“I resolve to speak ill of no man… and proper occasions speak all the good I know of everybody.” – Benjamin Franklin
“Judge not, that ye be not judged.” – Matthew 7:1
Letting Go of Judgment – Finding Good (God) in Others
Everyday we make thousands of judgments about people, places, situations and events. These judgments happen so quickly and are such a part of our lives that we are not even aware that we are passing judgment. How we were raised and what we were taught play a significant role in how we judge what is happening around us. Judgment can protect us and keep us from making mistakes but judgment can also prevent us from seeing clearly. So how do we know the difference? Look to the source of the judgment. Is it coming from your intuition telling you that something doesn’t quite feel right? If so, this is discernment and is a valuable tool. Or is it coming from your ego telling you that you are superior to another or that you know better than they do?

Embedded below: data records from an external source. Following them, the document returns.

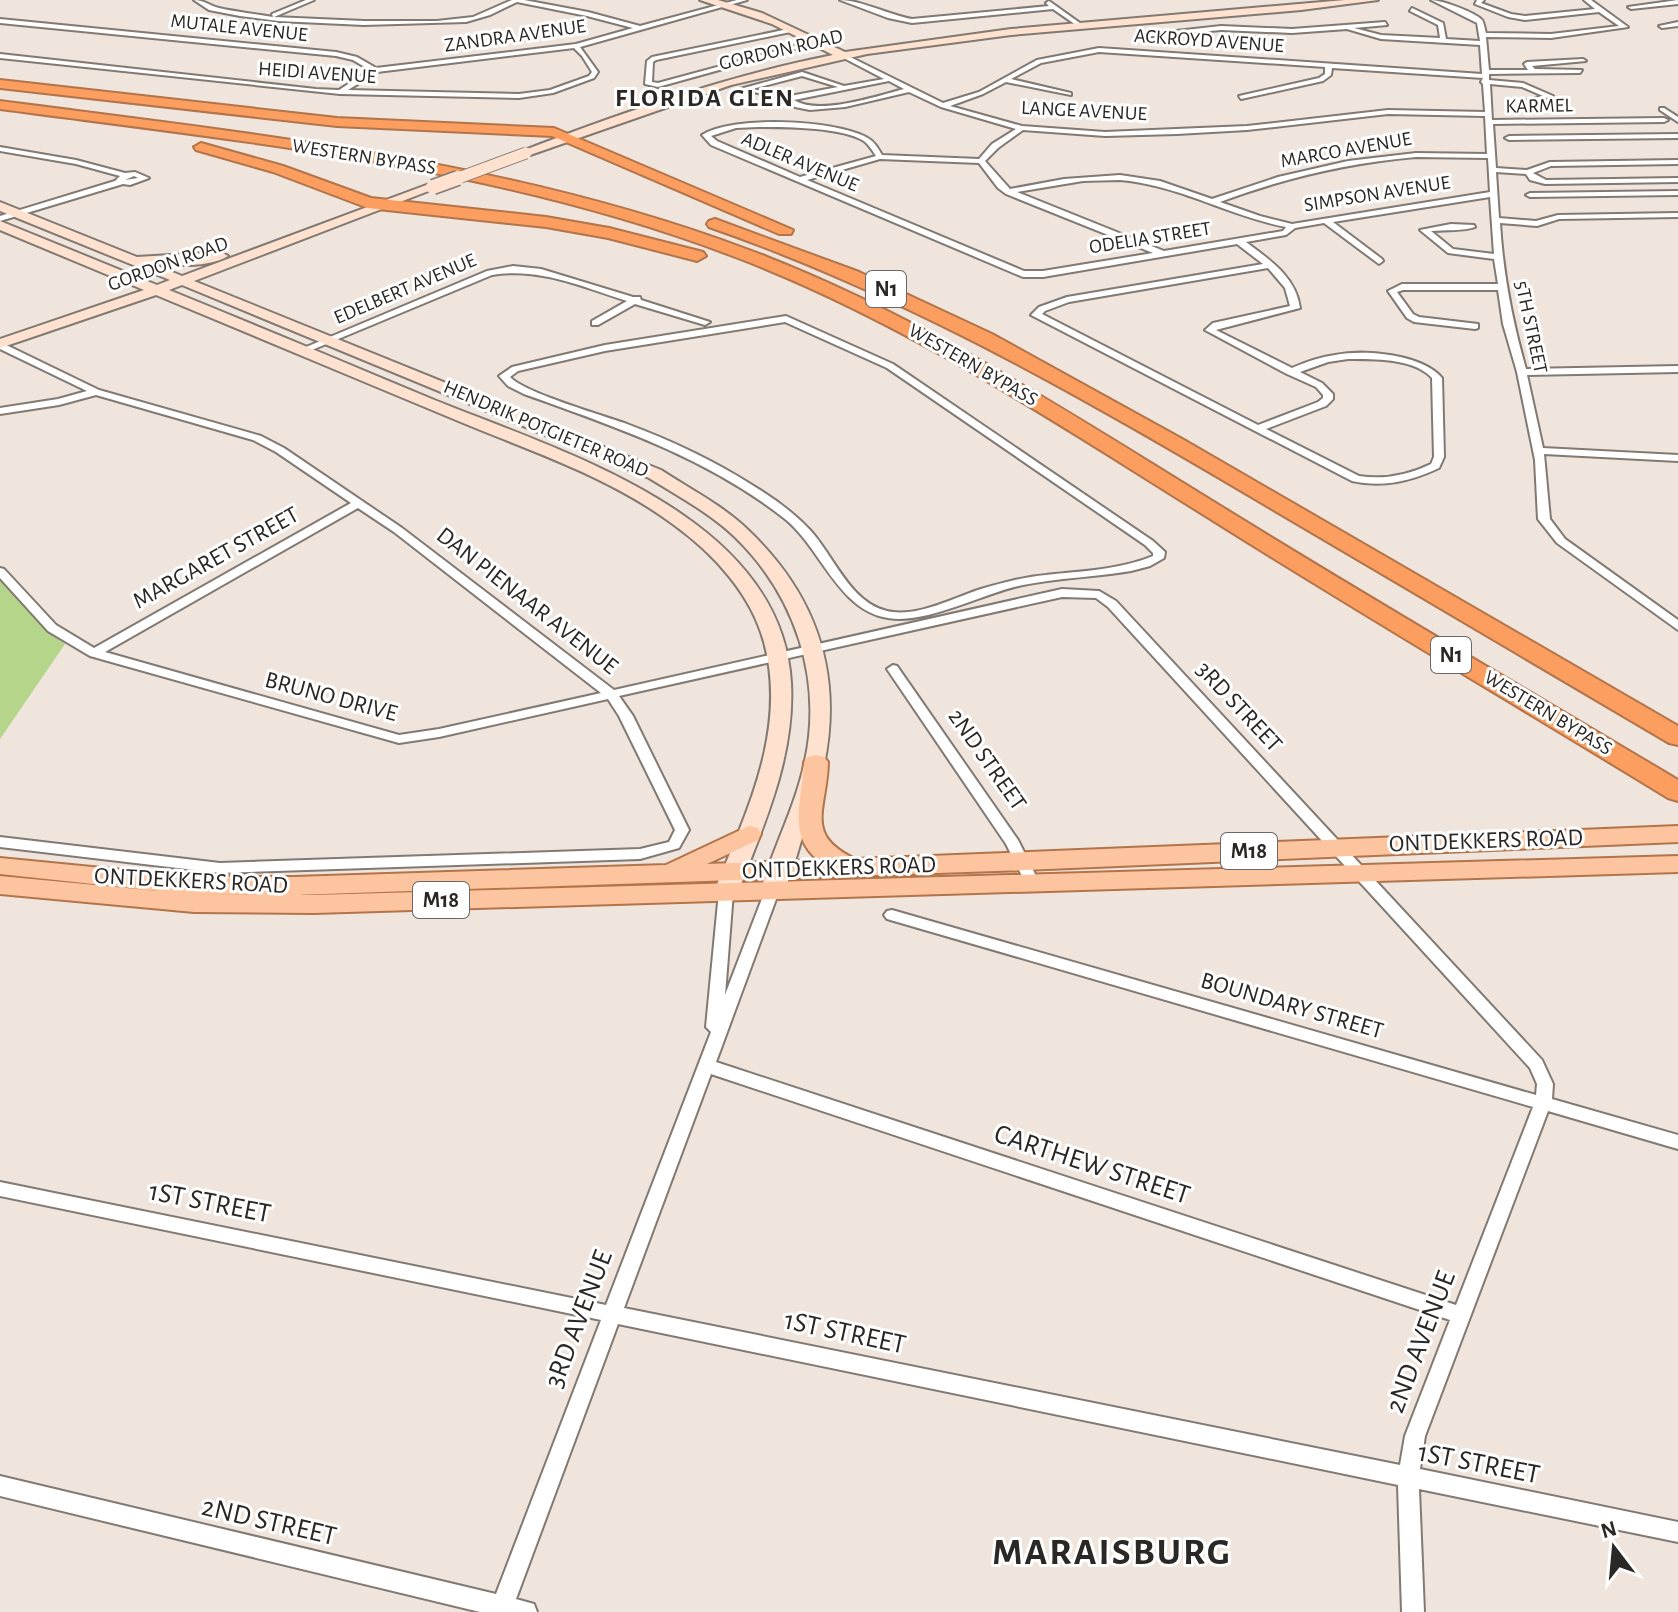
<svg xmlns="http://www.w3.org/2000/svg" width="1678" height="1612" font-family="'Alegreya Sans',sans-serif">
<rect width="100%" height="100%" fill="#efe5dd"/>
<!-- green -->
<path fill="#b4d58a" d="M0,579l51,55 14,10 -65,95z"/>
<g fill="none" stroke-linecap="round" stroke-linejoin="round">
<!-- street casing -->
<g stroke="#817972" stroke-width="4">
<path id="street" d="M194,0c10,0 16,6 25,8 18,4 36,6 54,9l-1,-3 34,-14h8l-40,17 90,4h73l36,-4 39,-17h12l64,12 52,14 97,-26h10l-167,47 18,25 -4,6 -41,15 -34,5 -179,-4 -340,-36v-4l316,35 23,1 31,-20 -17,-10 -17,-4 -336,-33v-4l336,33 21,5 19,11 200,-24 57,-16 -46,-12 -70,-14 -27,13 -24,7 -102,3 -86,-4 -38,-5 -31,-6zM574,48l8,8 10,16 -3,4 -39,14 -31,4 -171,-4 29,-18z
M840,0c21,0 49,15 72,19l137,-13 -3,-3 3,-2 35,25 -5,1 -26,-18 -141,14 -24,-5z
M1431,0c10,0 44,12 51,20 2,3 3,10 4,13l65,1 68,-8 -20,-14 -74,8 -17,-3 -33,-13 2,-4h7l-3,3 30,11 14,2 70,-7 -11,-9h7l37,27 -77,11 -65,-1 3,33h39l-4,-6 3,-2 56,-3 3,2 -54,5 3,3 47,1 -2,3 -91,1v6l34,3 30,13 -34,10 -2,-3 26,-7 -21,-9 -32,-3 2,36 172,-2 4,2 -4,2 -171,2 3,44 31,2 23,-8 128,-2v4l-127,2 -18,7 13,7 132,-2v4l-133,2 -15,-4 -4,-6 -30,-2 3,46 37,3 22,-6 120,-2v4l-119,2 -22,7 -37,-3c3,50 12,97 26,146l152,-3v6l-151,3 16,73 135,7v6l-134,-7 6,65 15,20 113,81v10l-121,-87 -19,-24 -3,-59 -18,-88 -14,-48 -5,-34h-95l-6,2 16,22 6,3 59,7v4l-3,1 -61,-7 -7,-4 -19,-27 14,-7h96l-4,-25 -46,-6 -28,-23 31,-6 23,1 1,2c-10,4 -31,3 -44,4l22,18 41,5 -4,-57 -157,25 49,37 1,2 -4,3 -55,-41 -29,5 -9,7 -40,7c24,18 50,35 54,66l-84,22 76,38c14,-6 28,-11 43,-13 29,-6 87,-1 107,23l2,79 -5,11c-28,13 -56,20 -87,13l-321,-166 8,-8 28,-10 196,-33 -26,-20 -194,33h-20l-312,-132 -9,-10c31,-20 132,-15 164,2 8,4 12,11 16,18l97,4 13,-15 24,-15 -75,-22 -32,-15 -64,15 -35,3 -15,-3 -10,-8 -45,-10 62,-17 42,14 40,-7 -44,-23 2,-3 101,50 36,-11 58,-32 62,-12 383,26 -2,-29 -99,-6 -34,-10 -55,4 -71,-3 -78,7 -3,-2 81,-9 71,3 93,-7 2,3 -33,3 27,7 59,3 -2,-13 -28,-14 2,-3 31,15 3,16 34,2 -3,-18zM1099,52l226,15v7l-6,4 -80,18 2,3 82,-18 8,-6 1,-7 151,10 -2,4 2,2 2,28 -97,-2 -141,16 -142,6 -83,-6 -72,-20 33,-12 23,-12 65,13v-2l-60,-14 30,-16zM802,76l36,11 -48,9 -38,-7zM889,81l15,8c-27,7 -85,27 -110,11zM1388,114l97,2 2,38 -71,-1 -68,8 -70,16 -66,22 -52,-18 -40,-6 -56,4 -54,10 -25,-28 13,-13 25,-18 82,6 72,-2 70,-4zM758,127c26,0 84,0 106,14 5,4 8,9 12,15l-76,21 -83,-36 -6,-5 25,-8zM1416,157l72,1 2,34 -198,32 -32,-8 -40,-14c64,-24 128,-39 196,-45zM880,159l99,4 19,25 8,6 147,59 -110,18h-19l-217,-91zM1120,180c59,5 109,36 166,47l-3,4 -119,20 -147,-59 66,-11zM1268,268l17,20 5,18 -77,17 -8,7 82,44 29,13 7,8v3l-5,4 -60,23 -216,-111 3,-3 24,-9zM1348,359c25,0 66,-1 84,19l2,79 -3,7c-23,11 -47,16 -72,12l-93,-47 60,-23 7,-7v-5l-11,-11 -22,-11 28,-10z
M1678,0v4l-47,5 -3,-2z
M1678,22v4l-16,2 -3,-2z
M793,28l2,3 -139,29 -3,2 -1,20 6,1 159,-43 3,2 -162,45 -13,-3 2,-23 5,-4z
M1660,108h4l14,9v5l-18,-12z
M1678,134v4l-169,2 -4,-2 4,-2z
M0,147l76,13 49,13 10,-1 14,6 -19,7 -7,-1 -123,37v-5l115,-35 5,-5 -44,-12 -76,-13zM134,176l4,2 -13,2z
M1678,191v4l-148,2 -4,-2 4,-2z
M513,266l28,3 92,28h7l1,3 69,22 -5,3 -70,-21 -37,21h-6v-4l35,-20c-44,-14 -88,-34 -135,-26l-185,77 -8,-2 188,-79z
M786,316l107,48 260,177 12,11 -1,6 -14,8 -19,5c-36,6 -73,7 -108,14 -40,8 -97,40 -135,33 -50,-8 -67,-70 -103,-99 -77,-61 -169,-92 -261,-125l-16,-8 -9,-10 13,-9 93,-22zM785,322l102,46 258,177 8,8v3c-34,14 -72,15 -107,19 -23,2 -44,8 -65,14 -28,9 -64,29 -94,22 -37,-8 -54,-57 -78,-82 -16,-17 -37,-32 -57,-44 -39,-25 -82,-45 -125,-61 -25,-9 -102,-31 -117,-47l8,-6 87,-20z
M0,342l99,48 162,46 23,12 118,80 212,162 448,-101 37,2 17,10 426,459 11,24 -1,15 126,36v14l-130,-38 -123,325 -5,33 258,53v20l-259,-53 5,123h-22l-4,-127 -780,-161 -102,275 18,5 3,8h-57l-480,-116v-20l496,118 105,-274 -601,-124v-14l606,123 105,-273 -5,-5 13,-135 7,-5 7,5 -8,103 40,-104 7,-5 7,5 -63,171 740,243 77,-198 -646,-188 -3,-4 3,-4 5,-1 644,185 1,-11 -7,-16 -422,-461 -12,-9 -34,-1 -443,99 14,20 56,114 -10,18 -39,11 -420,14 -220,-26v-10l220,26 420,-14 29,-7 6,-12 -56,-114 -11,-17 -169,38 -40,6 -309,-87 -42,-25 -48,-53v-10l4,1 52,56 38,23 257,-145 -75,-51 -23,-12 -157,-45 -37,10 -59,9v-6l58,-9 29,-8 -87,-42zM358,508l36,24 207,161 -162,36 -40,6 -294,-83zM711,1074l739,246 -45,116 -5,29 -776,-157z
M893,665l4,1 121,174 22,44 -2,4h-10l-22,-44 -119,-175z"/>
</g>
<!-- secondary casing -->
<g stroke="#817972" stroke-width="4">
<path id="secondary" d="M700,0h18l44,13 83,39 166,-23 334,-29h33l-77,10 -290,25 -144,19 -136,31 -201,70h-8v-4c102,-39 204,-75 311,-96l-61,-31z
M429,184l10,3 -245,94 467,189c29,19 61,35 86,59 88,83 102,181 61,291 -9,23 -14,54 -27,75h-16l-4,-6c13,-43 35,-84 44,-128 18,-82 -10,-166 -70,-224 -25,-24 -57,-41 -86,-59l-467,-193 -13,5c88,36 175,72 263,109 127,52 350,116 359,284 4,74 -27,141 -53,209l-4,6h-16l-4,-6c32,-79 74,-162 50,-250 -13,-48 -50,-88 -90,-117 -61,-46 -135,-71 -206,-100 -104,-43 -208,-87 -312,-130l-156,53v-9l144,-49 -144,-60v-9l157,64 13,-5 -170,-69v-9l137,55 84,-5 7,4c-18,12 -54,9 -75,8l29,12z"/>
</g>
<!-- primary casing -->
<g stroke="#b2744a" stroke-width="4">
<path id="primary" d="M816,755l8,2 4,5c-1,48 -25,72 27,97l823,-33v16l-654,28 -730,25 -106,-1 126,1 1364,-39v16l-1364,41 -120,-1 -194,-18v-18l158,15 -158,-17v-16l184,18 110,1 372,-12 83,-39 9,2 3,6 -3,6 -51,24 111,-4c-32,-26 -15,-62 -14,-98l4,-5z"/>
</g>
<!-- highway casing -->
<g stroke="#b2744a" stroke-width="4">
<path id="highway" d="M0,80l337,38 217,10 239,102 -2,4h-12l-227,-98 -215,-10 -337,-38z
M0,101c252,33 510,59 749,149 171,64 323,165 478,260 149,92 300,180 451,270v21l-10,-3c-152,-93 -305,-183 -456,-278 -153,-95 -304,-197 -474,-262 -235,-91 -490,-116 -738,-149z
M201,143l82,23 88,32 175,19 63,11 94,24 3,4 -9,5 -89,-23 -62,-11 -178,-19 -95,-36 -77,-22 -2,-3z
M715,219l144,53 133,62 192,106 494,286v19l-9,-2c-129,-76 -258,-152 -387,-228 -185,-110 -369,-217 -573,-288l-2,-3 2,-3z"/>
</g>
<!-- street -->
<use href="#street" fill="#fff" fill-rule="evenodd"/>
<!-- secondary -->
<use href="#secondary" fill="#fee2cf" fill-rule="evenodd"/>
<!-- primary -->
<use href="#primary" fill="#fdc59f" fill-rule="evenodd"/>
<!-- highway -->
<use href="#highway" fill="#fb9e5f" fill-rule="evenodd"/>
<!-- secondary-bridge-far1 casing -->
<g stroke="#817972" stroke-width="13" stroke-linecap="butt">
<path id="secondary-bridge-far1" d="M453,180l73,-27"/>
</g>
<!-- secondary-bridge casing -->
<g stroke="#817972" stroke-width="17" stroke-linecap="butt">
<path id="secondary-bridge" d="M433,187l25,-9"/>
</g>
<!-- secondary-bridge-far1 -->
<use href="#secondary-bridge-far1" stroke="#fee2cf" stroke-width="11"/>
<!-- secondary-bridge -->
<use href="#secondary-bridge" stroke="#fee2cf" stroke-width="14"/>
</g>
<g text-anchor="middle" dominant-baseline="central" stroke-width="6" stroke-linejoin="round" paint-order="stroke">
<!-- far-street labels -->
<g font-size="20" fill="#2a2724" stroke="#fff">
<text transform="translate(239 28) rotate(6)">MUTALE AVENUE</text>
<text transform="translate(515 36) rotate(-8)">ZANDRA AVENUE</text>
<text transform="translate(1209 41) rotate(4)">ACKROYD AVENUE</text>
<text transform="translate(781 50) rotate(-13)">GORDON ROAD</text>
<text transform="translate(317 73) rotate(4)">HEIDI AVENUE</text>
<text transform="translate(1539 106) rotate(-1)">KARMEL</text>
<text transform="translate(1084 111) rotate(3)">LANGE AVENUE</text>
<text transform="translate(1346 150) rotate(-10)">MARCO AVENUE</text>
<text transform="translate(364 157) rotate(9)">WESTERN BYPASS</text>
<text transform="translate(800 162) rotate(23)">ADLER AVENUE</text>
<text transform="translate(1377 194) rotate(-9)">SIMPSON AVENUE</text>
<text transform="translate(1150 238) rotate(-9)">ODELIA STREET</text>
<text transform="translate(168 264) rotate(-20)">GORDON ROAD</text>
<text transform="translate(405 289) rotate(-23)">EDELBERT AVENUE</text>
<text transform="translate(1531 327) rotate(78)">5TH STREET</text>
<text transform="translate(973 365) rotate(30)">WESTERN BYPASS</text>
<text transform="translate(546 429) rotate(23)">HENDRIK POTGIETER ROAD</text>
<text transform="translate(1548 713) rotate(31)">WESTERN BYPASS</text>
</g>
<!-- shield labels -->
<g fill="#fff" stroke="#6a6866" stroke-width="2">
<rect x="866" y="271" width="40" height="36" rx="6"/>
<rect x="1431" y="637" width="40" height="36" rx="6"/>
<rect x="1221" y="833" width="56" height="36" rx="6"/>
<rect x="413" y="882" width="56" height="36" rx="6"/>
</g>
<g font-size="22" font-weight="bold" fill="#2a2724">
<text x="886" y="289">N1</text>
<text x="1451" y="655">N1</text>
<text x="1249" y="851">M18</text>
<text x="441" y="900">M18</text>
</g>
<!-- street labels -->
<g font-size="24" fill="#2a2724" stroke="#fff">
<text transform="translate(216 558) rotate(-29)">MARGARET STREET</text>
<text transform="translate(527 601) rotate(38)">DAN PIENAAR AVENUE</text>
<text transform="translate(331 697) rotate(15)">BRUNO DRIVE</text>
<text transform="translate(1239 707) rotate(47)">3RD STREET</text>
<text transform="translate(987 760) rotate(55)">2ND STREET</text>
<text transform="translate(1486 841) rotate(-2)">ONTDEKKERS ROAD</text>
<text transform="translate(839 868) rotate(-2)">ONTDEKKERS ROAD</text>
<text transform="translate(191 881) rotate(3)">ONTDEKKERS ROAD</text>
<text transform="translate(1292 1006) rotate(16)">BOUNDARY STREET</text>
</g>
<!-- far-district labels -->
<g font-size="26" font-weight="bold" letter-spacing="2" fill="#2a2724" stroke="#fff">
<text x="705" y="98">FLORIDA GLEN</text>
</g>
<!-- near-street labels -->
<g font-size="28" fill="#2a2724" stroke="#fff">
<text transform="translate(1092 1165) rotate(18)">CARTHEW STREET</text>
<text transform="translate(210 1203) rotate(11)">1ST STREET</text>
<text transform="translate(579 1319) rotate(-69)">3RD AVENUE</text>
<text transform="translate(845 1333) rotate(12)">1ST STREET</text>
<text transform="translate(1421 1342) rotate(-69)">2ND AVENUE</text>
<text transform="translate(1479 1464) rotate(11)">1ST STREET</text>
<text transform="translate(269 1522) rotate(13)">2ND STREET</text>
</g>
<!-- near-district labels -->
<g font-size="38" font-weight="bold" letter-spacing="2" fill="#2a2724" stroke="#fff">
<text x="1112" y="1553">MARAISBURG</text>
</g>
</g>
<!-- north arrow -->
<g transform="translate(1614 1548) rotate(344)" stroke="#ffffff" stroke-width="6" paint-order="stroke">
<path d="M0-6L14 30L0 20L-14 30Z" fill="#2a2724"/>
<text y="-12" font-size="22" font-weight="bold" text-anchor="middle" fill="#2a2724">N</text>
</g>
</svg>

When we judge another person’s actions or behavior we are saying that we know what is best for them, that we have the best rule book or the best solution. We expect others to see things exactly the way we do. But how can they? Were they raised under the same circumstances as us? Dr. Loren Ekroth states: “No two people experience the same reality, so how can we know what is exactly right for another soul?” We can’t. But there is something we can do. We can strive to put ourselves in the other person’s shoes and reach across the difference of opinion to find the common ground on which we all stand. We can bring out the best in others by looking for what’s good about them – not what’s wrong. What you focus on expands, so why not put your attention on the best in people? If we seek to understand and look below the surface of the behavior, we may find that the other person is in need of kindness from us. Then we can show our true nature by extending such kindness.
There is a principle called the Pygmalion Effect. This principle states that if we expect the best from another and communicate such to them, they will respond by adjusting their behavior to match. Test this principle over the rest of the month. See what you can do to find and bring out the best out in others!